Aus Karlsruhe wird berichtet: „Der weitaus größte Teil der Wohnungen wird von den Frauen reinlich und sauber gehalten. Zwei Betten sind die Regel. Wenn nur bis zwei Kinder vorhanden sind, gibt es für diese eine kleine Bettstelle oder einen Kinderwagen. Bei mehr Kindern schlafen 2, auch 3 in je einem Bett oder Wagen. Überall findet man einen Kleiderschrank, eine Kommode, zwei Tische und die notwendige Küchenausstattung. Der Herd ist nur selten zugleich der Ofen der Stube. Meist besitzen die Arbeiter jetzt die eisernen sogenannten Sparherde, welche sich auch in den höheren Kreisen vorfinden.
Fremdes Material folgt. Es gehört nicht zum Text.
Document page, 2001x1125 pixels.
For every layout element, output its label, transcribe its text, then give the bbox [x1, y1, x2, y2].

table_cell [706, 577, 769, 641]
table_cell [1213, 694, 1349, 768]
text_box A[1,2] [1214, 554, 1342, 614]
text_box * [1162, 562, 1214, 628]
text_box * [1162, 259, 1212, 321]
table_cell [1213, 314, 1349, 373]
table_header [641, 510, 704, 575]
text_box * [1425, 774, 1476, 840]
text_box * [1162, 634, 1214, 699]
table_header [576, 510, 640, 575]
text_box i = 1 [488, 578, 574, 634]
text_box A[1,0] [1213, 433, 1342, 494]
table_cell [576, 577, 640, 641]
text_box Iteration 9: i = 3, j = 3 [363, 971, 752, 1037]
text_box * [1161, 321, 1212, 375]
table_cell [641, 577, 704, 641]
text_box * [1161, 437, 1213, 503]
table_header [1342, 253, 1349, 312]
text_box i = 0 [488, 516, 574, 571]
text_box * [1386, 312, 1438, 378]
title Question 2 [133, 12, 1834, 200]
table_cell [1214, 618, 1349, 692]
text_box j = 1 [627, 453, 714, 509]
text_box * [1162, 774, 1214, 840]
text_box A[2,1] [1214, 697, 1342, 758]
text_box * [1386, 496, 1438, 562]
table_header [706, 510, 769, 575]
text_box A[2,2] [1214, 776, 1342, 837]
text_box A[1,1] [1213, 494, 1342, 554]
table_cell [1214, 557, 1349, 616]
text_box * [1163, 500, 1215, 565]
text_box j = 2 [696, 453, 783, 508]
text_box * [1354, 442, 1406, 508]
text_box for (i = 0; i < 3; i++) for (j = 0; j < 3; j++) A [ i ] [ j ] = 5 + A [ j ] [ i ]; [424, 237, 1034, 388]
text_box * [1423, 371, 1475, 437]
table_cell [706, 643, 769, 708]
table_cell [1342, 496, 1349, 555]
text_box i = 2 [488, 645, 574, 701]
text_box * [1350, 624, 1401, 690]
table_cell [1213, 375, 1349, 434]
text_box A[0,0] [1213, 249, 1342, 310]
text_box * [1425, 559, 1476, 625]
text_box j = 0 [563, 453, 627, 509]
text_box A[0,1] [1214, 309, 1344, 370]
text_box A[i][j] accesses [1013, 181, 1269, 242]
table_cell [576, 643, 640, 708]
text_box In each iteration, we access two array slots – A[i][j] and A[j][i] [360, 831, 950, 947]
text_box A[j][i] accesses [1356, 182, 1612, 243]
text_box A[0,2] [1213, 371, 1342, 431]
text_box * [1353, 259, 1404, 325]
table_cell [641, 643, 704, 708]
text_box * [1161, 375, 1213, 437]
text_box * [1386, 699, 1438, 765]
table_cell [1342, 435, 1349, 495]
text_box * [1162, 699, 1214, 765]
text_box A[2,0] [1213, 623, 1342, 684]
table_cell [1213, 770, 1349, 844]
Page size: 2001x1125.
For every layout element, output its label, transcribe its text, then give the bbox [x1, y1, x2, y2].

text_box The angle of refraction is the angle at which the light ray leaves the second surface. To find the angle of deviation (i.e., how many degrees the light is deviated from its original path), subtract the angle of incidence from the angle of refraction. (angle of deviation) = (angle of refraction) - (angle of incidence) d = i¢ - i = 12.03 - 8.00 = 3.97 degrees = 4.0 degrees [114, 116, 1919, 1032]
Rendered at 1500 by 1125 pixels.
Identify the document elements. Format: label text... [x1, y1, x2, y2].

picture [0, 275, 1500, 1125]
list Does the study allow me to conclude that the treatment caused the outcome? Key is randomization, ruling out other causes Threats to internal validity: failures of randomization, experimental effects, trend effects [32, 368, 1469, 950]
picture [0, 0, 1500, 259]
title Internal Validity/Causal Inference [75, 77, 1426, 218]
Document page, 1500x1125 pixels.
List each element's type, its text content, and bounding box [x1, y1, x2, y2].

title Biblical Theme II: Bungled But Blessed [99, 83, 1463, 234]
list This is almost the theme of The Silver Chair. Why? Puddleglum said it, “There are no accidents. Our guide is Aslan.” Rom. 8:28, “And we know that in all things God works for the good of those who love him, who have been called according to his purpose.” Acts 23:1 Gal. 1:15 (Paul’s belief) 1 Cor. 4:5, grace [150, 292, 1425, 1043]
Der Wert des Mobiliars, welches ein Arbeiter durchschnittlich sein eigen nennt, schwankt zwischen 500 - 800 Mark. Vorhänge an den Fenstern und kleine Teppiche auf den Fußböden oder Decken auf den Tischen sind die Regel. Vielfach werden Blumen gepflegt, auch Vogelzucht betrieben. An Bildern sieht man die bekannten Öldruckbilder, irgendeine Landschaft darstellend. Außerdem findet man gewöhnlich das Bild des Mannes aus seiner Soldatenzeit, daneben oft Lassalle oder Marx, aber auch der erste deutsche Kaiser. Auch Bilder zur Erinnerung an die Konfirmation und andere religiöse Bilder finden sich – Heiligenbilder bei den Katholiken – bei den Protestanten Luther".



Quelle: Ludwig Weber, „ Wohnungen und Sonntagsbeschäftigung der deutschen Arbeiter. Nach urkundlichen Quellen geschildert“, Sammlung theologischer und sozialer Reden und Abhandlungen III, 8/9, Leipzig, 1892, S. 212-13.

Abgedruckt in Klaus Saul, Jens Flemming, Dirk Stegmann, und Peter-Christian Witt, Hg., Arbeiterfamilien im Kaiserreich. Materialien zur Sozialgeschichte in Deutschland 1871-1914. Düsseldorf, 1982, S. 149-50.